As grower-shippers head into peak volume months in Nogales, Ariz., most expect supplies of Mexican vegetables and fruits to rebound quickly from mid-January freezes. But politics and market forces are casting a shadow over the biggest crop crossing the border there — tomatoes.
A few commodities, such as watermelons, may see shortages deep into March. The uncertainty over tomatoes will linger past spring, though.
For one, increases in floor prices of 10 to 20 cents per pound would become typical under draft revisions to the U.S. suspension agreement with Mexico.
The agreement, to be finalized by March 4, is widely opposed in Nogales.
About $1 billion worth of tomatoes crosses the border in Nogales annually.
“If you saw even a 10% or 20% decline, that’s a lot of money,” said Lance Jungmeyer, president of Fresh Produce Association of the Americas.
Less than a year ago, Arizona’s fresh produce industry was swimming in tomatoes. Oversupply seems unlikely to return soon — and politics is not the only reason.
Demand in Mexico has shown signs of strengthening, and export licensing requirements there have toughened. Some importers also see a temporary dip in U.S. demand.
“Movement at retail seems slow,” Jim Cathey, general manager and sales manager at Nogales-based Del Campo Supreme, said Feb. 1.
“To keep profits in the produce department, it’s my opinion they’re taking the tomatoes, peppers and things we have in good supply and applying the markup there. It’s a 100% to 200% return on investment to make up for what they’re not making on high-priced leafy items, it would appear.”
He referred to a rise in lettuce costs following shortages in Arizona and California.
Bulk of crops still to come
Chris Ciruli, partner in Nogales-based Ciruli Bros. LLC, said the freezes that hit northern Mexico in the second week of January will just bring volume on later.
“People think we’ve already had a winter crop, but around 75% of our crop is still to come off in February, March and April,” Ciruli said Jan. 28.
“There’s a tremendous amount of vegetable volume. We’re running in peak season on tomatoes, green and red peppers, eggplant and cucumbers now,” he said.
Ciruli Bros. expects to start harvesting its ataulfo mangoes under the Champagne label starting soon after Presidents’ Day, Feb. 18, in Chiapas.
Farmer’s Best International, also of Nogales, expects to start its ataulfos in late February.
Prime Time International director of marketing Mike Aiton said colored peppers suffered minimal weather damage and are peaking now through mid-March as usual.
Prime Time has more than doubled last year’s acreage of mini peppers.
“Vegetable, tomato and row-crop people in Mexico have not experienced anything like the row crops and vegetables in Yuma and Coachella,” Aiton said Jan. 28. “The Mexican market is fairly stable.”
Vancouver-based marketer The Oppenheimer Group also reports normal peak bell pepper volume from Divemex production sites in Etzatlan and Culiacan that escaped the cold.
More of Guadalajara-based Divemex’s production will appear under the Fair Trade label, as certified hectares have increased to 139 from 72 in 2011.
Oppenheimer’s Mexico bells run through May.
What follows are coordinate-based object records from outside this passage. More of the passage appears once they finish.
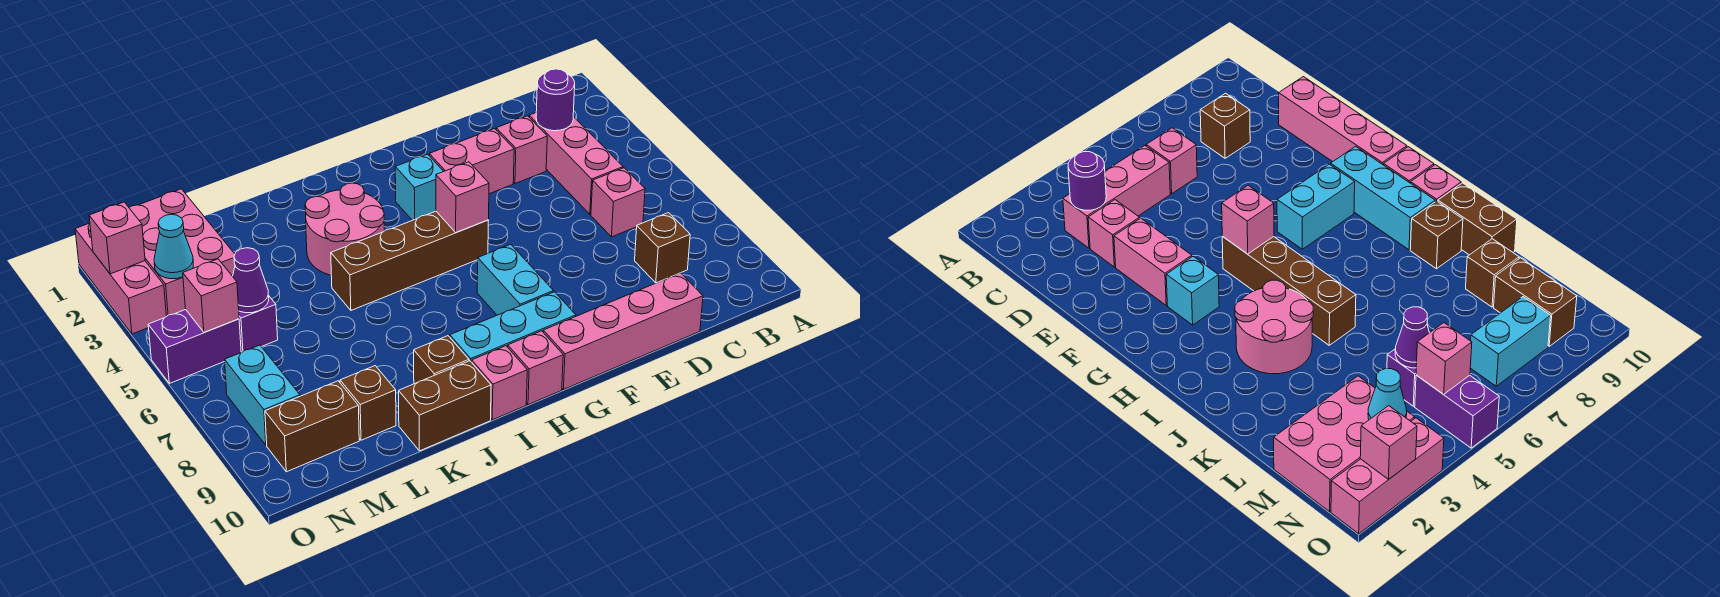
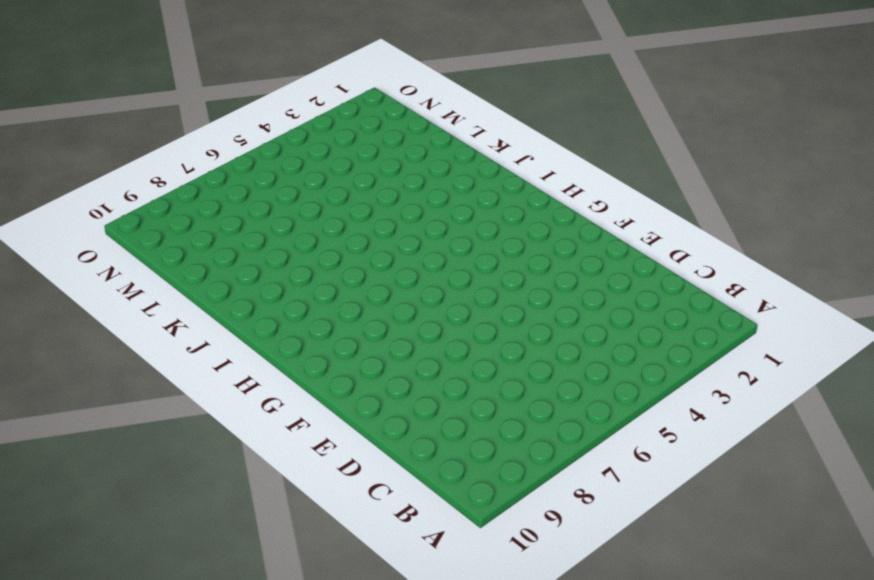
none -> pink brick C3:C5 level 1
none -> pink brick C6 level 1
none -> brown brick C8 level 1

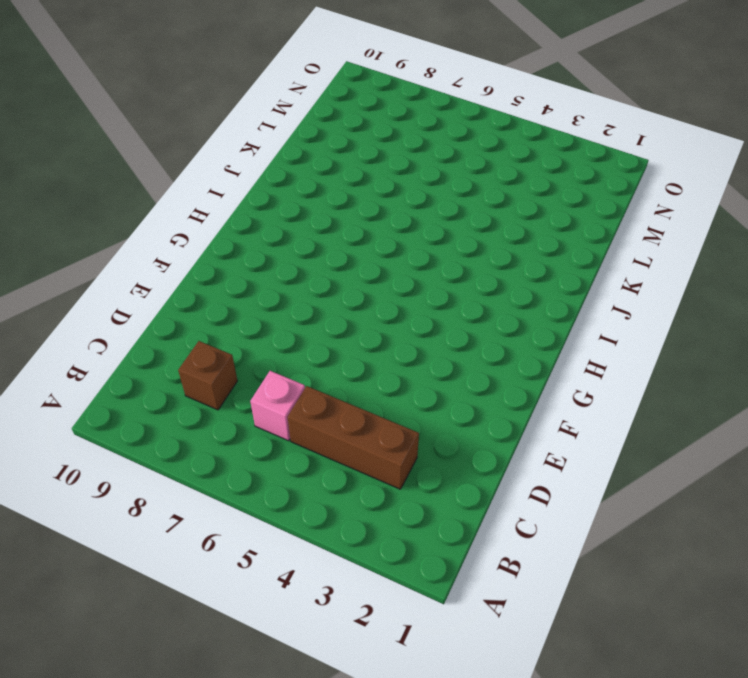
brown brick C3:C5 level 1 -> pink brick C3:C5 level 1
none -> pink brick D3 level 1
none -> pink brick D10:G10 level 1
none -> pink brick E3:F3 level 1

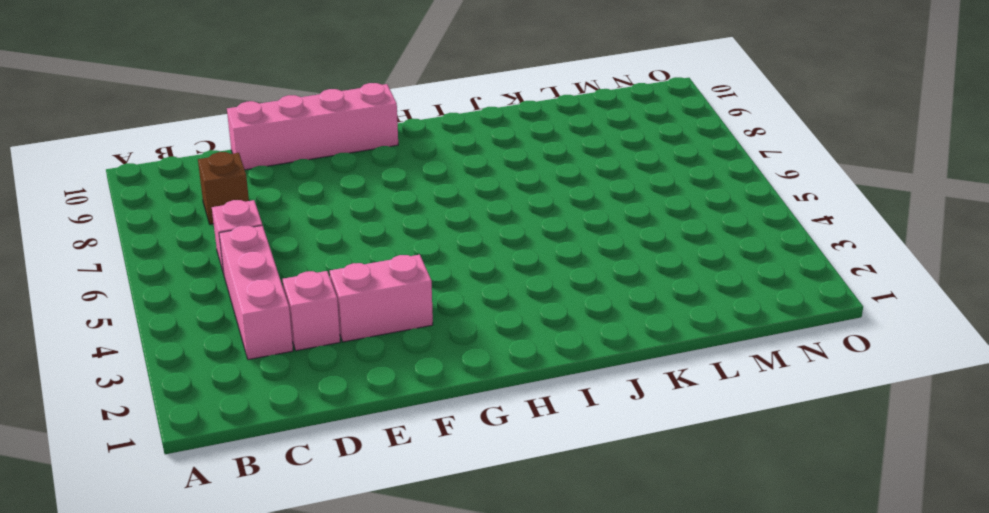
none -> cyan brick G3 level 1
none -> brown brick G5:J5 level 1
none -> cyan brick G7:G8 level 1

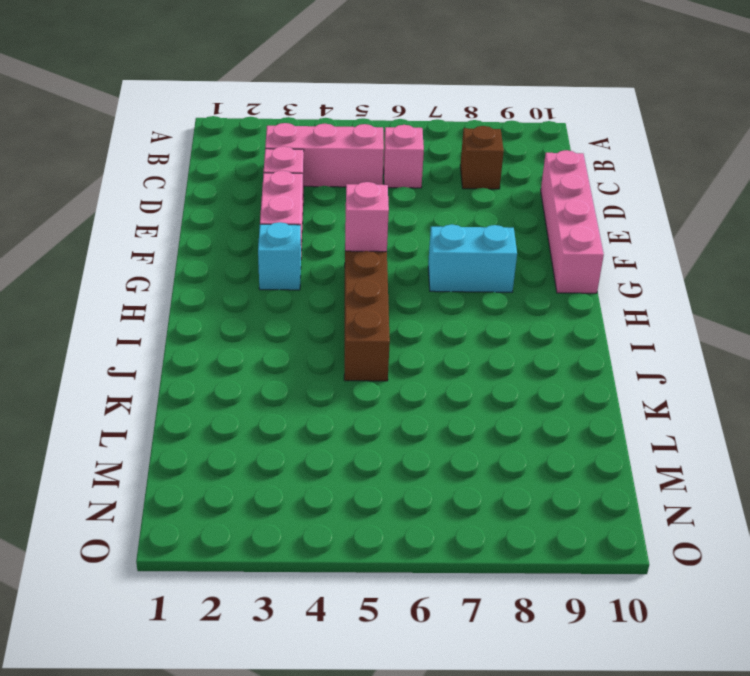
none -> cyan brick G9:I9 level 1
none -> pink brick H10 level 1
none -> pink round brick I3:J4 level 1

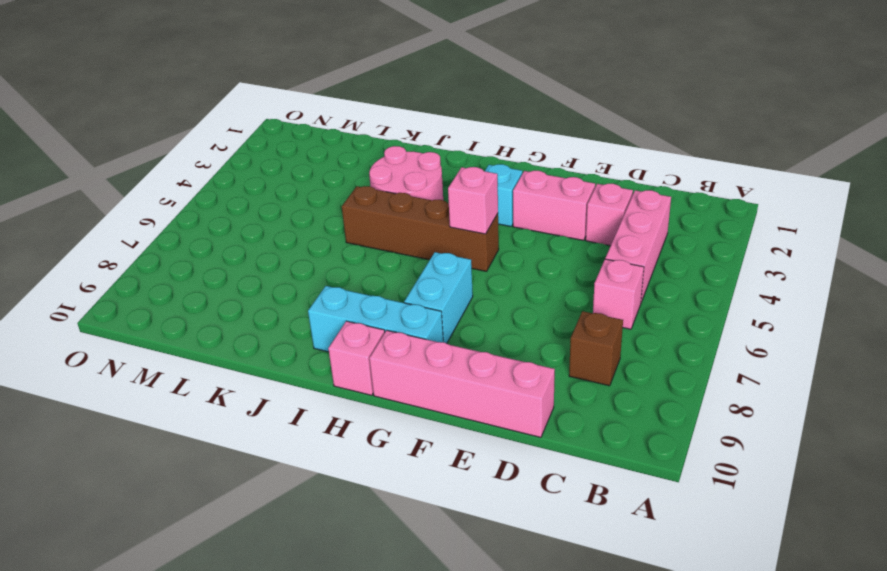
none -> pink brick I10 level 1
none -> brown brick J9 level 1
none -> brown brick J10:K10 level 1

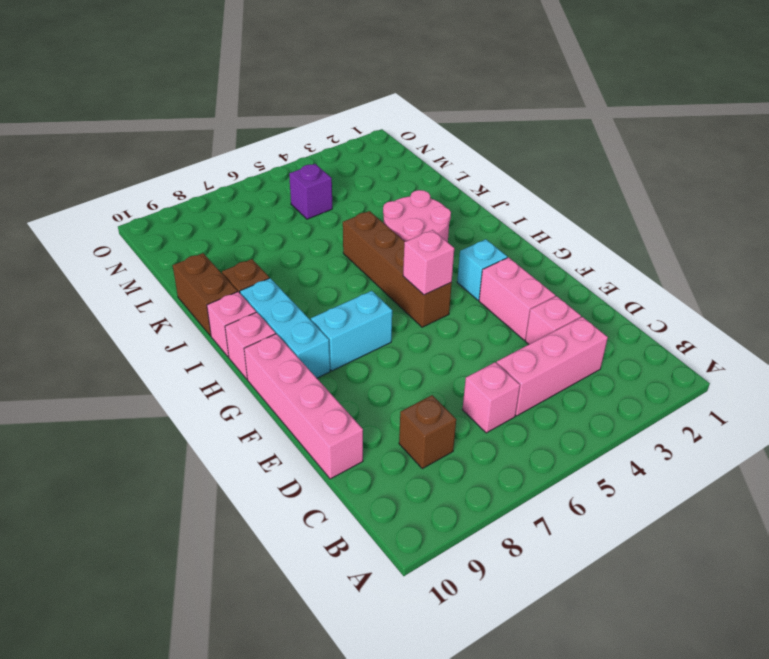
none -> brown brick L9 level 1
none -> pink brick M1:N3 level 1
none -> brown brick M9:N9 level 1

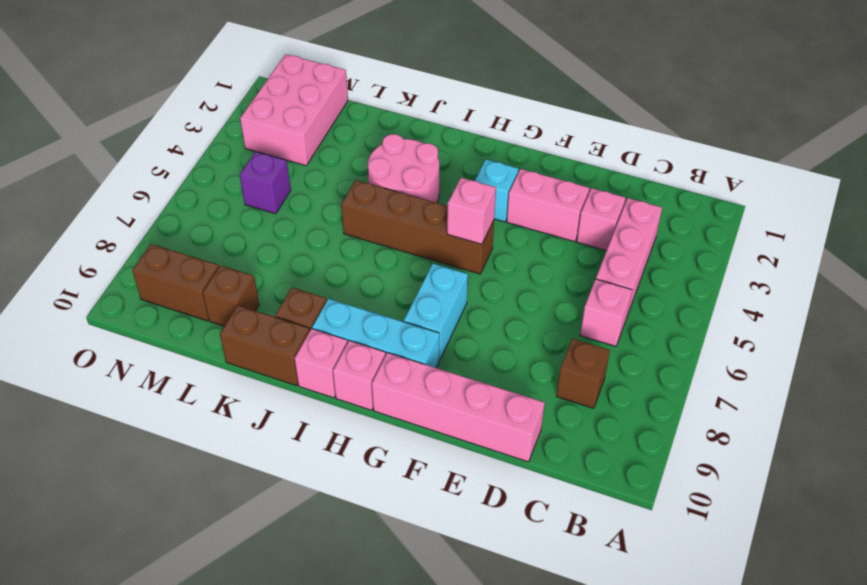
none -> purple brick N5:O5 level 1
none -> cyan brick N7:N8 level 1
none -> pink brick O1:O3 level 1

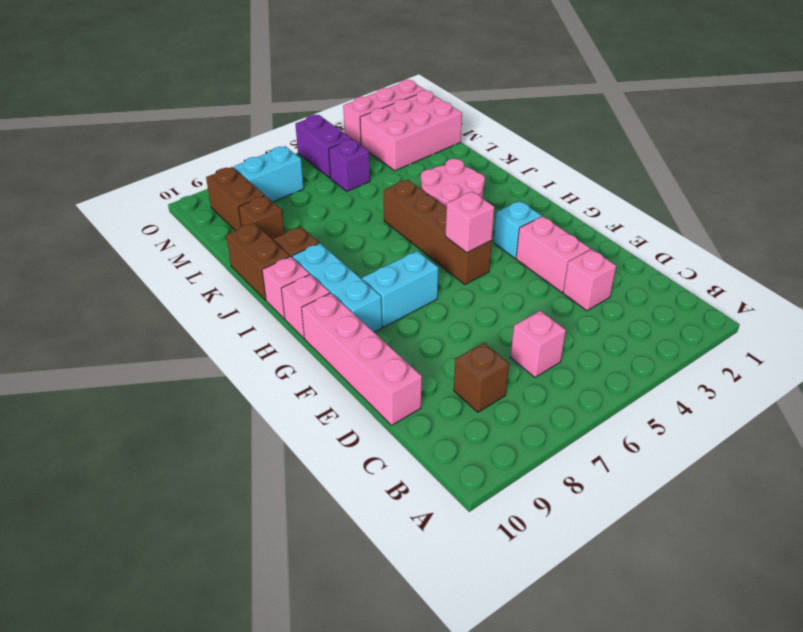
none -> pink brick C3:C5 level 1
none -> purple round brick C3 level 2
none -> purple cone M5 level 2

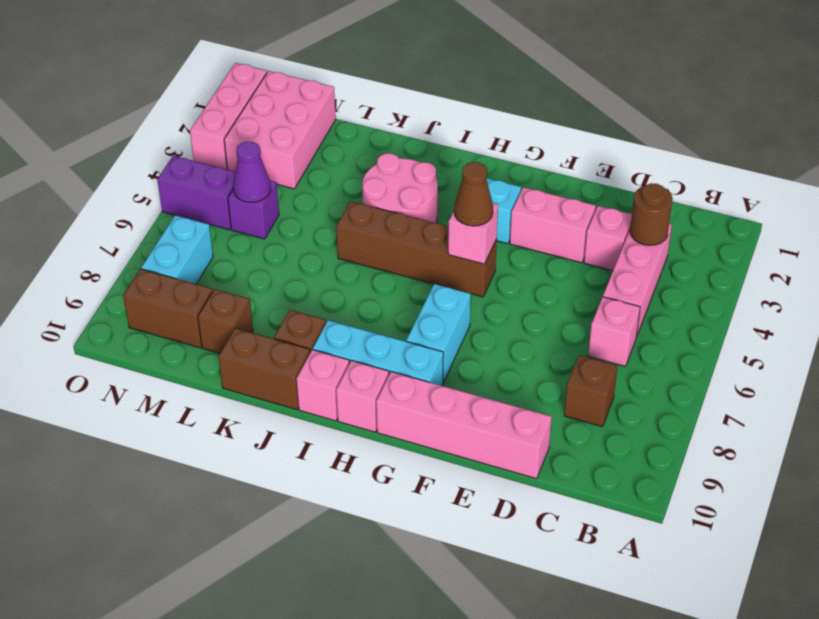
brown round brick C3 level 2 -> purple round brick C3 level 2
brown cone G5 level 3 -> none
none -> cyan cone N3 level 2
none -> pink brick N5 level 2
none -> pink brick O2 level 2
The marketer also launched an organic heirloom tomato program in October that’s expected to run until June.
As January ended, Crown Jewels Produce was just starting to see good quantities on cucumbers, said Luis Corella, director of Mexican produce.
Squash was tight, he said, as it was for most shippers.
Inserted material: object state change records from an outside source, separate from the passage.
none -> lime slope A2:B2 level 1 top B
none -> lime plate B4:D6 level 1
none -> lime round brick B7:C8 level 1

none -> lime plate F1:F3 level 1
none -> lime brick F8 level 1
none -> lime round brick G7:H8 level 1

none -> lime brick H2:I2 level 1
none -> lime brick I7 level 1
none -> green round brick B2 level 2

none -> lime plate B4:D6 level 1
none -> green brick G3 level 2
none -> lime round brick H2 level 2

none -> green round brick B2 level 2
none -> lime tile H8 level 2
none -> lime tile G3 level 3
Zucchini f.o.b. prices were mostly $28 for 4/7 bushel cartons on Feb. 13.
Between its acquisition of new growers and warming weather, Crown Jewels expects to boost package count for all vegetable items 25% to 30% this spring from last spring
“Price on cucumbers is probably average, but it’s a nice average compared to the last couple of years,” said Greg Cardamone, general manager of vegetables for L&M Cos. Inc.
Production generally lagged on vegetables, Cardamone said.
“Everybody’s behind,” he said Feb. 4. “Growers will catch up. We’ll have the same yields, just later. Probably late February or early March.”
Mexican watermelons could be the slowest to recoup volume, as that crop was hit not just by cold in the north but rains and mildew to the south.
Volume was down as much as 70% from typical February levels, said Brent Harrison, president of Nogales-based Al Harrison Co.
“The watermelon industry will definitely see a hit in volume for the next couple months,” Harrison said.
He forecast high prices through March with little relief expected from Central American supply.
Honeydews also sustained damage in January’s weather.